### [SUA TAREFA]
As afirmações 1, 2 e 3 abaixo concordam com o trecho sobre Rothbard? Responda sim ou não a cada uma, citando literalmente as palavras do trecho que decidem a questão.
1. Um grande cartel não conseguiria alocar racionalmente os bens dos produtores.
2. A restrição da produção serve como teste para distinguir preço de monopólio de preço competitivo.
3. O primeiro passo do governo é monopolizar a emissão de notas bancárias.

### [TRECHO DO DOCUMENTO]
*****

O preço mais alto a ser ganho com esse corte é necessariamente um “preço de monopólio”? Por que não poderia ser também um movimento de um preço subcompetitivo para um preço competitivo? No mundo real, uma curva de demanda não é simplesmente “dada” a um produtor, mas deve ser estimada e descoberta. Se um produtor produziu muito em um período e, para ganhar mais renda, produz menos no próximo período, isso é tudo o que se pode dizer sobre a ação. . . Portanto, não podemos usar “restrição de produção” como o teste de monopólio vs. preço competitivo. A passagem de um preço subcompetitivo para um preço competitivo também envolve uma “restrição” da produção desse bem, associada, é claro, a uma expansão da produção em outras linhas pelos fatores liberados. Não há como distinguir tal “restrição” e expansão do corolário da alegada situação de “preço de monopólio”. . . Mas se um conceito não possui uma fundamentação possível na realidade, então é um conceito vazio e ilusório, e não significativo. No mercado livre, não há como distinguir um “preço monopolista” de um “preço competitivo” ou um “preço subcompetitivo” ou de estabelecer quaisquer mudanças como movimentos de um para o outro. Nenhum critério pode ser encontrado para fazer tais distinções. O conceito de preço de monopólio como distinto de preço competitivo é, portanto, insustentável. Só podemos falar de preço de livre mercado.[20]
Além dessas inovações importantes, Rothbard contribuiu com muitos novos insights teóricos. Dois exemplos serão suficientes aqui. Por um lado, Rothbard utilizou o conhecido argumento misesiano sobre a impossibilidade do cálculo econômico (contabilidade de custos) sob o socialismo para demonstrar, de forma ainda mais geral, a impossibilidade de um grande cartel no mercado livre.[21]
[O] mercado livre impõe limites definidos ao tamanho da empresa, ou seja, os limites de calculabilidade do mercado. Para calcular os lucros e perdas de cada filial, uma empresa deve ser capaz de referir suas operações internas aos mercados externos para cada um dos vários fatores e produtos intermediários. Quando qualquer um desses mercados externos desaparece, porque todos são absorvidos dentro da esfera de uma única empresa, a calculabilidade desaparece, e não há como a empresa alocar racionalmente fatores para essa área específica. Quanto mais esses limites forem ultrapassados, maior será a esfera da irracionalidade e mais difícil será evitar perdas. Um grande cartel não seria capaz de alocar racionalmente os bens dos produtores e, portanto, não poderia evitar perdas graves. Consequentemente, ele nunca poderia ser realmente estabelecido e, se tentado, se separaria rapidamente.[22]
O segundo exemplo, também inspirado em Mises, é da área de teoria monetária. Mises, por sua vez, estimulado pelo trabalho de Menger, demonstrou que o dinheiro como meio de troca deve se originar como uma mercadoria (como o ouro). Rothbard complementou a teoria de Mises da origem do dinheiro – seu famoso “teorema de regressão” – com uma teoria da destruição ou restituição de dinheiro pelo governo, ou o que pode ser denominado de “teorema da progressão”. Ele demonstrou, de forma mais sucinta em seu O que o governo fez com nosso dinheiro?,[23] a sequência praxeologicamente necessária de ações tomadas pelo governo a fim de alcançar – como seu objetivo final – a autonomia completa da falsificação de dinheiro. Tendo necessariamente de começar com um dinheiro-mercadoria fornecido pelo mercado, como o ouro, o governo primeiro monopolizará a cunhagem; em seguida, monopolizará a emissão de substitutos de dinheiro (títulos de dinheiro, notas bancárias resgatáveis imediatas); subsequentemente, ele se envolverá em operações bancárias de reserva fracionária e emitirá substitutos de moeda em excesso do dinheiro real; e, finalmente, como resultado inevitável da crise bancária (corrida aos bancos) provocada pelo banco de reservas fracionárias, ele suspenderá o resgate de suas notas, cortará o vínculo entre papel (título) e dinheiro (ouro), confiscará todo dinheiro privadamente possuído e instituía uma moeda fiduciária pura.

*****

Uma sequência de registros

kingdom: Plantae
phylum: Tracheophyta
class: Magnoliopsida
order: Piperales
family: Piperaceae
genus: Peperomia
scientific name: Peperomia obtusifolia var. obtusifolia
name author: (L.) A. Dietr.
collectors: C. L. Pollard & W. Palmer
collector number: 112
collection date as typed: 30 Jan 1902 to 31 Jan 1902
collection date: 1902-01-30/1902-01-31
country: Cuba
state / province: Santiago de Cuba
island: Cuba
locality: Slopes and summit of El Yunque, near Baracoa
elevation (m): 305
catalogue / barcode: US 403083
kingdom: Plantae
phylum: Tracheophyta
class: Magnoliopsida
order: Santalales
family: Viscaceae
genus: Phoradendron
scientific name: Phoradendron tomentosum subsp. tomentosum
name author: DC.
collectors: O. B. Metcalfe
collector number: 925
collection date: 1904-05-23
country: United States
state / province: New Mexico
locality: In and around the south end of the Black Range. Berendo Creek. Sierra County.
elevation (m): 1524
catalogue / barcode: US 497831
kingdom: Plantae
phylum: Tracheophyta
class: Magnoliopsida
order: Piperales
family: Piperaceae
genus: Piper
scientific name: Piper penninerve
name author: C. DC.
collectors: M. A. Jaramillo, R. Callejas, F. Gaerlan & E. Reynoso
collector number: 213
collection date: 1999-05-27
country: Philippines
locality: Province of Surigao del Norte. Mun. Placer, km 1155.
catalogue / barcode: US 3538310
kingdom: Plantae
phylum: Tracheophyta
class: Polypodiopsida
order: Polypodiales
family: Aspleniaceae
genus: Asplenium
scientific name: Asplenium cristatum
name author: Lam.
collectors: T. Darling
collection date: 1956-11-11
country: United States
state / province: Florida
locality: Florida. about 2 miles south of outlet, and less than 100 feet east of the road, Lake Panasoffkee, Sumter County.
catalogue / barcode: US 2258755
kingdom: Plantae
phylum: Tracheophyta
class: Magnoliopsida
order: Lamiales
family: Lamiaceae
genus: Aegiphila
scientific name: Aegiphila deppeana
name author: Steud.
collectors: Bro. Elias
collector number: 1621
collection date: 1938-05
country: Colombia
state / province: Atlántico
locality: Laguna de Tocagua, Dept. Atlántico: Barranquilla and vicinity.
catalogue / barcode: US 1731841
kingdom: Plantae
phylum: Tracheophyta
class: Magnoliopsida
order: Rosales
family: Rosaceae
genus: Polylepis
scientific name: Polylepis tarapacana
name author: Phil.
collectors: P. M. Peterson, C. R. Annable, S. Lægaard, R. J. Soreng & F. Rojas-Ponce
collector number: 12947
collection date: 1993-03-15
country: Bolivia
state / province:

*****

### [RESPOSTA À TAREFA]
1. Sim: "Um grande cartel não seria capaz de alocar racionalmente os bens dos produtores"
2. Não: "Portanto, não podemos usar “restrição de produção” como o teste de monopólio vs. preço competitivo."
3. Não: "o governo primeiro monopolizará a cunhagem"